I remembered then I few instants in all our life together as a family where everything was fine for a second. Maybe a word or a different way of her looking at me. I could feel love. I thought those were "miracles" and the rest was "the truth".
I see now that her true nature is love, just like mine, just like everybody. Those instants were the truth and the rest were the products of her being caught up in her thinking, in a violent and destructive train of thought, from which she doesn't know or even wonder.
My mother's behavior doesn't mean anything about me, about my value as a daughter, or about my nature. Also, my mother's behavior doesn't mean anything about herself, about her value as a mother, or about her nature.

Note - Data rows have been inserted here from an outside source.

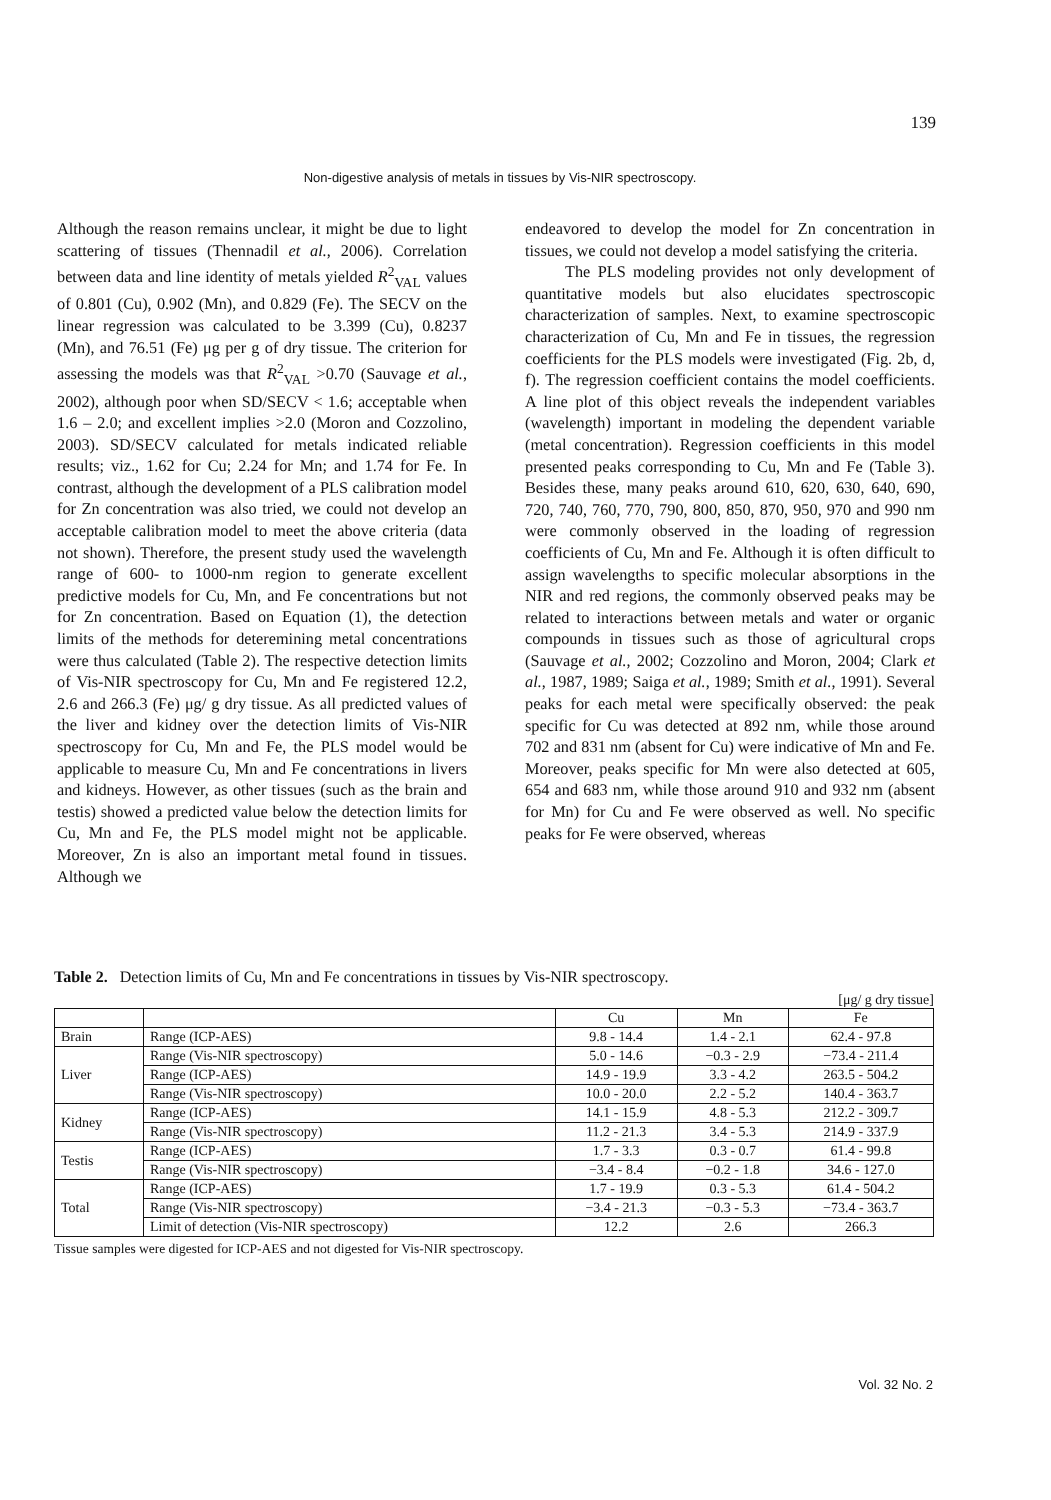139
Non-digestive analysis of metals in tissues by Vis-NIR spectroscopy.
Although the reason remains unclear, it might be due to light scattering of tissues (Thennadil et al., 2006). Correlation between data and line identity of metals yielded R<sup>2</sup><sub>VAL</sub> values of 0.801 (Cu), 0.902 (Mn), and 0.829 (Fe). The SECV on the linear regression was calculated to be 3.399 (Cu), 0.8237 (Mn), and 76.51 (Fe) μg per g of dry tissue. The criterion for assessing the models was that R<sup>2</sup><sub>VAL</sub> >0.70 (Sauvage et al., 2002), although poor when SD/SECV < 1.6; acceptable when 1.6 – 2.0; and excellent implies >2.0 (Moron and Cozzolino, 2003). SD/SECV calculated for metals indicated reliable results; viz., 1.62 for Cu; 2.24 for Mn; and 1.74 for Fe. In contrast, although the development of a PLS calibration model for Zn concentration was also tried, we could not develop an acceptable calibration model to meet the above criteria (data not shown). Therefore, the present study used the wavelength range of 600- to 1000-nm region to generate excellent predictive models for Cu, Mn, and Fe concentrations but not for Zn concentration. Based on Equation (1), the detection limits of the methods for deteremining metal concentrations were thus calculated (Table 2). The respective detection limits of Vis-NIR spectroscopy for Cu, Mn and Fe registered 12.2, 2.6 and 266.3 (Fe) μg/ g dry tissue. As all predicted values of the liver and kidney over the detection limits of Vis-NIR spectroscopy for Cu, Mn and Fe, the PLS model would be applicable to measure Cu, Mn and Fe concentrations in livers and kidneys. However, as other tissues (such as the brain and testis) showed a predicted value below the detection limits for Cu, Mn and Fe, the PLS model might not be applicable. Moreover, Zn is also an important metal found in tissues. Although we
endeavored to develop the model for Zn concentration in tissues, we could not develop a model satisfying the criteria.
The PLS modeling provides not only development of quantitative models but also elucidates spectroscopic characterization of samples. Next, to examine spectroscopic characterization of Cu, Mn and Fe in tissues, the regression coefficients for the PLS models were investigated (Fig. 2b, d, f). The regression coefficient contains the model coefficients. A line plot of this object reveals the independent variables (wavelength) important in modeling the dependent variable (metal concentration). Regression coefficients in this model presented peaks corresponding to Cu, Mn and Fe (Table 3). Besides these, many peaks around 610, 620, 630, 640, 690, 720, 740, 760, 770, 790, 800, 850, 870, 950, 970 and 990 nm were commonly observed in the loading of regression coefficients of Cu, Mn and Fe. Although it is often difficult to assign wavelengths to specific molecular absorptions in the NIR and red regions, the commonly observed peaks may be related to interactions between metals and water or organic compounds in tissues such as those of agricultural crops (Sauvage et al., 2002; Cozzolino and Moron, 2004; Clark et al., 1987, 1989; Saiga et al., 1989; Smith et al., 1991). Several peaks for each metal were specifically observed: the peak specific for Cu was detected at 892 nm, while those around 702 and 831 nm (absent for Cu) were indicative of Mn and Fe. Moreover, peaks specific for Mn were also detected at 605, 654 and 683 nm, while those around 910 and 932 nm (absent for Mn) for Cu and Fe were observed as well. No specific peaks for Fe were observed, whereas
Table 2. Detection limits of Cu, Mn and Fe concentrations in tissues by Vis-NIR spectroscopy.
[μg/ g dry tissue]
| | | Cu | Mn | Fe |
| --- | --- | --- | --- | --- |
| Brain | Range (ICP-AES) | 9.8 - 14.4 | 1.4 - 2.1 | 62.4 - 97.8 |
| Liver | Range (Vis-NIR spectroscopy) | 5.0 - 14.6 | −0.3 - 2.9 | −73.4 - 211.4 |
| | Range (ICP-AES) | 14.9 - 19.9 | 3.3 - 4.2 | 263.5 - 504.2 |
| | Range (Vis-NIR spectroscopy) | 10.0 - 20.0 | 2.2 - 5.2 | 140.4 - 363.7 |
| Kidney | Range (ICP-AES) | 14.1 - 15.9 | 4.8 - 5.3 | 212.2 - 309.7 |
| | Range (Vis-NIR spectroscopy) | 11.2 - 21.3 | 3.4 - 5.3 | 214.9 - 337.9 |
| Testis | Range (ICP-AES) | 1.7 - 3.3 | 0.3 - 0.7 | 61.4 - 99.8 |
| | Range (Vis-NIR spectroscopy) | −3.4 - 8.4 | −0.2 - 1.8 | 34.6 - 127.0 |
| Total | Range (ICP-AES) | 1.7 - 19.9 | 0.3 - 5.3 | 61.4 - 504.2 |
| | Range (Vis-NIR spectroscopy) | −3.4 - 21.3 | −0.3 - 5.3 | −73.4 - 363.7 |
| | Limit of detection (Vis-NIR spectroscopy) | 12.2 | 2.6 | 266.3 |
Tissue samples were digested for ICP-AES and not digested for Vis-NIR spectroscopy.
Vol. 32 No. 2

I'm not condoning her actions, I'm not looking to reach out and contact her. She's still on that train of thought. But now I can feel my love for her. Finally, there is space inside of me to love her without trying to change her. My love as a daughter for her is a light that will never fade and now has more room to exist.
Now I know, really know, that everything we have been through wasn't saying anything about us. And I don't have words enough to explain what a deep impact that has on me. It's so deep that I feel that I´m only starting to feel the initial part of this healing.
I really wish that all the people that were once lonely and neglected children, the grown-ups like me, could see the glimpse of relief I'm experiencing now. I know they will.